Dataset content:
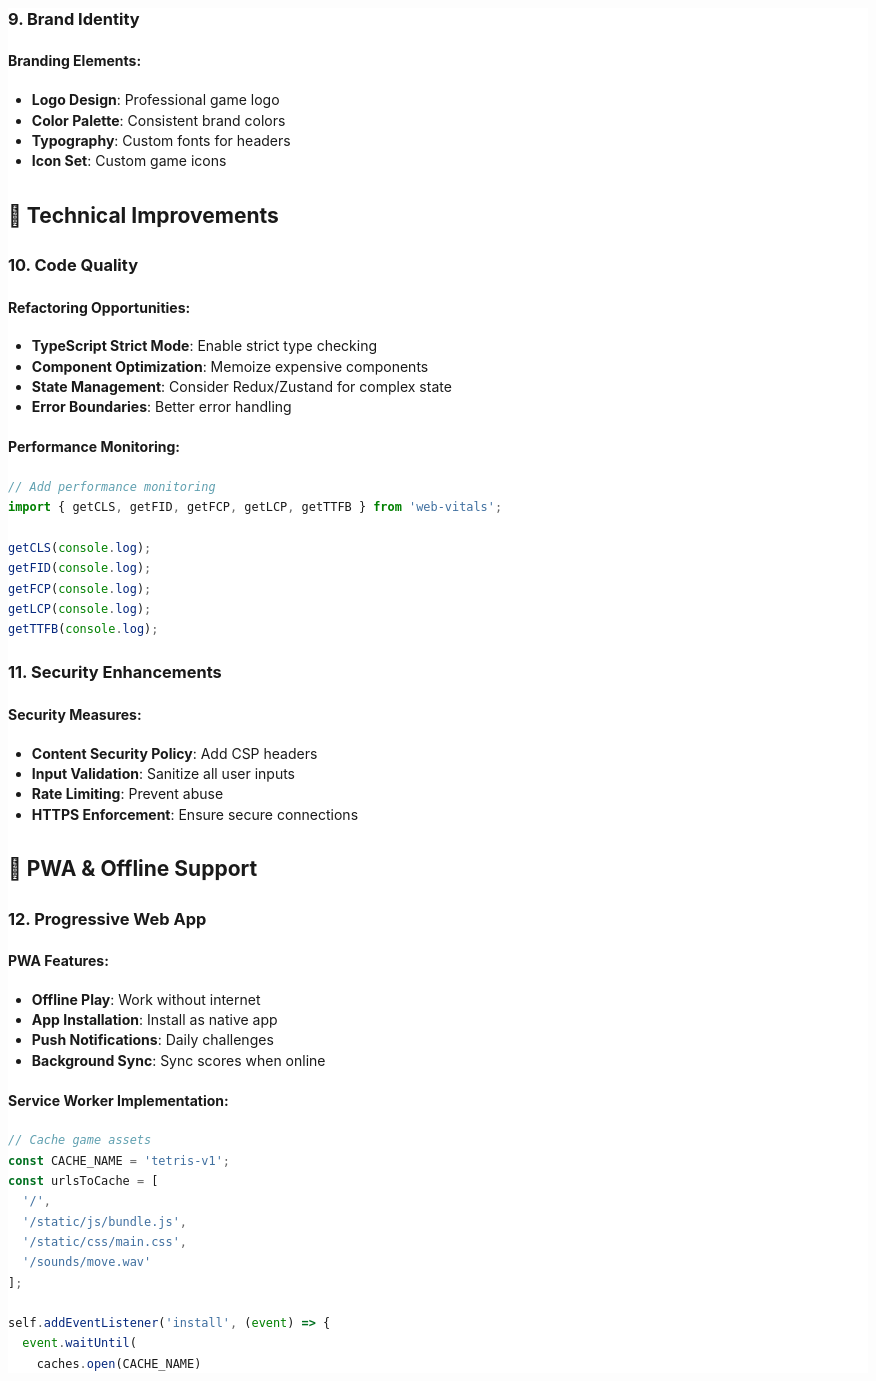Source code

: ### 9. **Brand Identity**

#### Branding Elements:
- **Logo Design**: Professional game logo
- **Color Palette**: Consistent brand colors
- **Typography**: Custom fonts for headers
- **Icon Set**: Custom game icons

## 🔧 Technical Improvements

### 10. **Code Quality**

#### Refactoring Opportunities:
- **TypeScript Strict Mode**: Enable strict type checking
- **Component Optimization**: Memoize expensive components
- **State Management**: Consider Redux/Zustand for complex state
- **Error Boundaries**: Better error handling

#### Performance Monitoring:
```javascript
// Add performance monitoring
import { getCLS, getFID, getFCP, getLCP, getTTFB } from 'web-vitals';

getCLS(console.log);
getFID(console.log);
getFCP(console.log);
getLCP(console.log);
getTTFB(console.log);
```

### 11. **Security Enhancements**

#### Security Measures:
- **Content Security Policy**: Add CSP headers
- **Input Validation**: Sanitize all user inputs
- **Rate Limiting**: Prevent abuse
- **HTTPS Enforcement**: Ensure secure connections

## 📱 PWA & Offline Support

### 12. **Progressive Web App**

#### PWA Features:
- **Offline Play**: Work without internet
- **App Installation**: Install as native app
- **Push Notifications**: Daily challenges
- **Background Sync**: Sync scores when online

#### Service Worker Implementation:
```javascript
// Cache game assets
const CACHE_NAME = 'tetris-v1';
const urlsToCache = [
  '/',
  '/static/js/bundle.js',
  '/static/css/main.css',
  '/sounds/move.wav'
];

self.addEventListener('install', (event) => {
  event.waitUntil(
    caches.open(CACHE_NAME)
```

How to complete this task:
Write down every line of the data above that includes the string "Custom".

Your solution:
- **Typography**: Custom fonts for headers
- **Icon Set**: Custom game icons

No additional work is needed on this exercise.